One of the key tenets of the co-operative movement is education. Through the grant award new materials are being designed for use in universities and will be available on an open access basis. These include resource packs for teaching undergraduates and postgraduates, a website to support e-learning and flexible delivery, a toolkit for young entrepreneurs, and placement projects.

A two-day international conference will be hosted by the University of Aberdeen in the autumn which is expected to attract delegates from across the UK and internationally. The programme includes speakers from Mondragon Co-operative Corporation in the Basque Country, renowned for its success as a world-leading example of employee-owned business.

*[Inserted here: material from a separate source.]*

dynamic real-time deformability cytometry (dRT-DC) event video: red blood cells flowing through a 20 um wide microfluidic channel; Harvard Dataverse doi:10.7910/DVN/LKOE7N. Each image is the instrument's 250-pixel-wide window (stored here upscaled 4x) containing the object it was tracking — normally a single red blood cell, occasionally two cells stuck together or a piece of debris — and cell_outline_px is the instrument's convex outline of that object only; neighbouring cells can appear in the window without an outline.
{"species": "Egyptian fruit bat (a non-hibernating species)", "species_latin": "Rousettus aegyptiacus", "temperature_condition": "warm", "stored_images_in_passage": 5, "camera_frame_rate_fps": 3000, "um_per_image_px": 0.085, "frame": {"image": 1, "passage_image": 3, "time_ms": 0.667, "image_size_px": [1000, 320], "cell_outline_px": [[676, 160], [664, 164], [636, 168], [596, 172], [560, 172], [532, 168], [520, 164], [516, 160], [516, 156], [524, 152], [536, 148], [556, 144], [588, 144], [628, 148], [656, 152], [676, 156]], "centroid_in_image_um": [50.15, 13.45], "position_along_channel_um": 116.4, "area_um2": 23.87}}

Dr Elizabeth Macknight, who is leading the project at Aberdeen, said it was vital that graduates have an appreciation of alternative models of enterprise and entrepreneurship.

“We are proud to be working with Co-operative Development Scotland (CDS), which is a subsidiary of Scottish Enterprise, to market and promote the educational materials through workshops, training, and seminars.

“The Scottish Government, funding councils, and the European Commission are calling for universities and businesses to develop constructive ties and the Knowledge Transfer Partnership scheme is an excellent way to foster collaboration.

“This project will strengthen young people’s engagement with democratic ethical ways of working and help them apply their enterprising skills to create new co-operative businesses.”

The University of Aberdeen has recently undertaken an overhaul of its undergraduate curriculum with the aim of ensuring that graduates better meet the needs of employers.

New placements and teaching and learning resources developed through the Knowledge Transfer Partnership will advance the Curriculum Commission’s recommendation that all students should be exposed to the spirit of enterprise and innovation, in the widest sense of the term.

Hugh Donnelly, director of the Co-operative Education Trust Scotland, said: “We have alternative forms of business, arguably more ethical, sustainable and equitable with benefits to wider society.

The co-operative model has values and principles that mean a share of profits goes back to support the community and other concepts such as fair trade.

“However it is an alternative way of doing business that the education system does not address sufficiently – and it can be entirely possible to go through the Scottish education system without ever encountering the idea of a co-operative or mutual. We aim to change that through partnerships like this and our work in schools.

“Education was one of the original values and principles of the co-operative movement but it got somewhat left behind in the 1960s and 70s when it was a battle for survival.

“Now that co-operatives have got their business act together and are making a profit again we are able to return to this important principle and we are delighted to be working with the University of Aberdeen to promote the movement to students and graduates.”

Diarmuid McDonnell, recently appointed as the KTP associate for the project, said: “I am delighted to be part of such a prestigious program and look forward to making a difference with a great organisation on behalf of such a progressive university.”